= Beginning of Section =

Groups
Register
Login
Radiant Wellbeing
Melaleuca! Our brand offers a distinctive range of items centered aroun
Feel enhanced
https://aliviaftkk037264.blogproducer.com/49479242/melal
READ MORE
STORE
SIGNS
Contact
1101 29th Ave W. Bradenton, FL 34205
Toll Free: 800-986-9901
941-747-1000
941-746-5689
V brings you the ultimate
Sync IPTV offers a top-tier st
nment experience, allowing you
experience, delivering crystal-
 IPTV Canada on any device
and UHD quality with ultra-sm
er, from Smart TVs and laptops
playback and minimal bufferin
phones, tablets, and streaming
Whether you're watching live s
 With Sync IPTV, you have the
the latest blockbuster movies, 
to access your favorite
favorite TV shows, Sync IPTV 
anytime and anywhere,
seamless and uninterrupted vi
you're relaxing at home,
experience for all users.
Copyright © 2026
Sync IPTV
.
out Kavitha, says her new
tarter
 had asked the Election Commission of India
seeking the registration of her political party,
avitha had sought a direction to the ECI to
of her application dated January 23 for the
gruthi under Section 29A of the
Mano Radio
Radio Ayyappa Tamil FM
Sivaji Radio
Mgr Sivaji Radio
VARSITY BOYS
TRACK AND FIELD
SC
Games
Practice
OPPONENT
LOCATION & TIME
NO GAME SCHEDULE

= End of Section =
= Beginning of Section =

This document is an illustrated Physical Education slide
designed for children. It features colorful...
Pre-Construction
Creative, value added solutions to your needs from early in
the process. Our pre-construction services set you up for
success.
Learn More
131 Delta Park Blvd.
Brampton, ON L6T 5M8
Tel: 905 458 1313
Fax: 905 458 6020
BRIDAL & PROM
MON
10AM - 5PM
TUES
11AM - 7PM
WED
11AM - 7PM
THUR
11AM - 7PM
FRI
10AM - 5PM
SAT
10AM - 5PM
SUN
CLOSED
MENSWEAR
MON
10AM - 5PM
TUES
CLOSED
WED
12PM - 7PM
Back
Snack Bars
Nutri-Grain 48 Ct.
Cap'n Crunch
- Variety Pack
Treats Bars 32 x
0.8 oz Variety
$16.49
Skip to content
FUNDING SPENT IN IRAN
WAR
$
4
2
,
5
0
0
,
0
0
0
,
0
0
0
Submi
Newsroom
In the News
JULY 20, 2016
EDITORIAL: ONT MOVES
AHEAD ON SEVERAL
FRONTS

= End of Section =
= Beginning of Section =

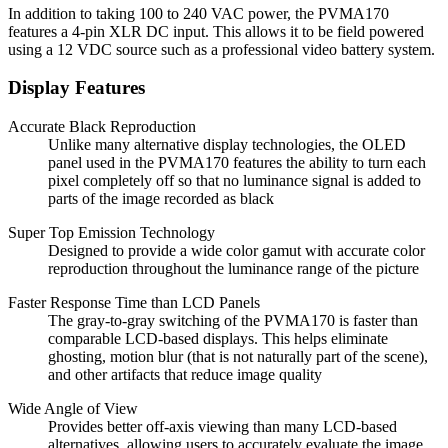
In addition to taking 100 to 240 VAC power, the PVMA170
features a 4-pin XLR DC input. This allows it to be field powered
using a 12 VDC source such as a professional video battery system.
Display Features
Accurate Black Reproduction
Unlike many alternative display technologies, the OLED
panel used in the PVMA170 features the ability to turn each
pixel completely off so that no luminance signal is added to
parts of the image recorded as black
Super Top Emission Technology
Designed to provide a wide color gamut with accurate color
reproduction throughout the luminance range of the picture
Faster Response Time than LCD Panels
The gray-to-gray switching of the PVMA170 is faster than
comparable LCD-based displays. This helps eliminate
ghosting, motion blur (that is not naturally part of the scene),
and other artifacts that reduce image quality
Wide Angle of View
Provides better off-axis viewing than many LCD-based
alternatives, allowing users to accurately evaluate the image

= End of Section =

Brief. Copy out, from the data above, every line holding the word "experience".

Task solution.
nment experience, allowing you
experience, delivering crystal-
experience for all users.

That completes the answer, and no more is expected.